Render the lines of each of these records as a numbered list, leaving out any blank lines.

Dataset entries
+ + + + +
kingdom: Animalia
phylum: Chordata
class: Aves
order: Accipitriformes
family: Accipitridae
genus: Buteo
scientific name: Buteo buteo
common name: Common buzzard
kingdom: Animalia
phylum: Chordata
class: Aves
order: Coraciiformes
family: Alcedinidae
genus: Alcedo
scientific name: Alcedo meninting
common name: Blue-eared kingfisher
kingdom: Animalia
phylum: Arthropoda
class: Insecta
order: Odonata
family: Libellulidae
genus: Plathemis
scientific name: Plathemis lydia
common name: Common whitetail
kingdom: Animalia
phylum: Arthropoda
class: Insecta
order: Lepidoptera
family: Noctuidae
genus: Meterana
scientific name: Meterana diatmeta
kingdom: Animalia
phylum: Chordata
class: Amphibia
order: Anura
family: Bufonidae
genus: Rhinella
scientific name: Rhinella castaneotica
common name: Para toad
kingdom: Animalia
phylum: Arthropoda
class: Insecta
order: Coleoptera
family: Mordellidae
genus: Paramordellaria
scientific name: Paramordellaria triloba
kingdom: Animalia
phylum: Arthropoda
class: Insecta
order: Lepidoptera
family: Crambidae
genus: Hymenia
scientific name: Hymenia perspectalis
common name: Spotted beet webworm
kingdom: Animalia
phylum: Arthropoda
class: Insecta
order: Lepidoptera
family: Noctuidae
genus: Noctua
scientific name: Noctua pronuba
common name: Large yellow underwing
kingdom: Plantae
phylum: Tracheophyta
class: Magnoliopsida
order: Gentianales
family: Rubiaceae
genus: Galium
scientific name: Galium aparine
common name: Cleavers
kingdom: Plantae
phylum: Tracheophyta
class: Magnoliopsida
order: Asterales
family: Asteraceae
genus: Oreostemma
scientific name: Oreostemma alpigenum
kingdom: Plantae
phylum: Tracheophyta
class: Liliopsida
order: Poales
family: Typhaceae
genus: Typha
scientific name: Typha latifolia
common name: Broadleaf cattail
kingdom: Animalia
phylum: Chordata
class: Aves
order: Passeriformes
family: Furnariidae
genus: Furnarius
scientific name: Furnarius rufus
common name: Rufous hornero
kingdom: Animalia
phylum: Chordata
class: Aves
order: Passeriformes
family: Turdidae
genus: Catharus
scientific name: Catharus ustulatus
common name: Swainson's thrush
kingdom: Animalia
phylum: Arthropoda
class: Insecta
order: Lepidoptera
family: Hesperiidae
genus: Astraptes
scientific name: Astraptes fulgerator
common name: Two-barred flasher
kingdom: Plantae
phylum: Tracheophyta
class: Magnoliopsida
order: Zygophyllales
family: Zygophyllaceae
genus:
+ + + + +
__Answer in full__.
1. kingdom: Animalia
2. phylum: Chordata
3. class: Aves
4. order: Accipitriformes
5. family: Accipitridae
6. genus: Buteo
7. scientific name: Buteo buteo
8. common name: Common buzzard
9. kingdom: Animalia
10. phylum: Chordata
11. class: Aves
12. order: Coraciiformes
13. family: Alcedinidae
14. genus: Alcedo
15. scientific name: Alcedo meninting
16. common name: Blue-eared kingfisher
17. kingdom: Animalia
18. phylum: Arthropoda
19. class: Insecta
20. order: Odonata
21. family: Libellulidae
22. genus: Plathemis
23. scientific name: Plathemis lydia
24. common name: Common whitetail
25. kingdom: Animalia
26. phylum: Arthropoda
27. class: Insecta
28. order: Lepidoptera
29. family: Noctuidae
30. genus: Meterana
31. scientific name: Meterana diatmeta
32. kingdom: Animalia
33. phylum: Chordata
34. class: Amphibia
35. order: Anura
36. family: Bufonidae
37. genus: Rhinella
38. scientific name: Rhinella castaneotica
39. common name: Para toad
40. kingdom: Animalia
41. phylum: Arthropoda
42. class: Insecta
43. order: Coleoptera
44. family: Mordellidae
45. genus: Paramordellaria
46. scientific name: Paramordellaria triloba
47. kingdom: Animalia
48. phylum: Arthropoda
49. class: Insecta
50. order: Lepidoptera
51. family: Crambidae
52. genus: Hymenia
53. scientific name: Hymenia perspectalis
54. common name: Spotted beet webworm
55. kingdom: Animalia
56. phylum: Arthropoda
57. class: Insecta
58. order: Lepidoptera
59. family: Noctuidae
60. genus: Noctua
61. scientific name: Noctua pronuba
62. common name: Large yellow underwing
63. kingdom: Plantae
64. phylum: Tracheophyta
65. class: Magnoliopsida
66. order: Gentianales
67. family: Rubiaceae
68. genus: Galium
69. scientific name: Galium aparine
70. common name: Cleavers
71. kingdom: Plantae
72. phylum: Tracheophyta
73. class: Magnoliopsida
74. order: Asterales
75. family: Asteraceae
76. genus: Oreostemma
77. scientific name: Oreostemma alpigenum
78. kingdom: Plantae
79. phylum: Tracheophyta
80. class: Liliopsida
81. order: Poales
82. family: Typhaceae
83. genus: Typha
84. scientific name: Typha latifolia
85. common name: Broadleaf cattail
86. kingdom: Animalia
87. phylum: Chordata
88. class: Aves
89. order: Passeriformes
90. family: Furnariidae
91. genus: Furnarius
92. scientific name: Furnarius rufus
93. common name: Rufous hornero
94. kingdom: Animalia
95. phylum: Chordata
96. class: Aves
97. order: Passeriformes
98. family: Turdidae
99. genus: Catharus
100. scientific name: Catharus ustulatus
101. common name: Swainson's thrush
102. kingdom: Animalia
103. phylum: Arthropoda
104. class: Insecta
105. order: Lepidoptera
106. family: Hesperiidae
107. genus: Astraptes
108. scientific name: Astraptes fulgerator
109. common name: Two-barred flasher
110. kingdom: Plantae
111. phylum: Tracheophyta
112. class: Magnoliopsida
113. order: Zygophyllales
114. family: Zygophyllaceae
115. genus:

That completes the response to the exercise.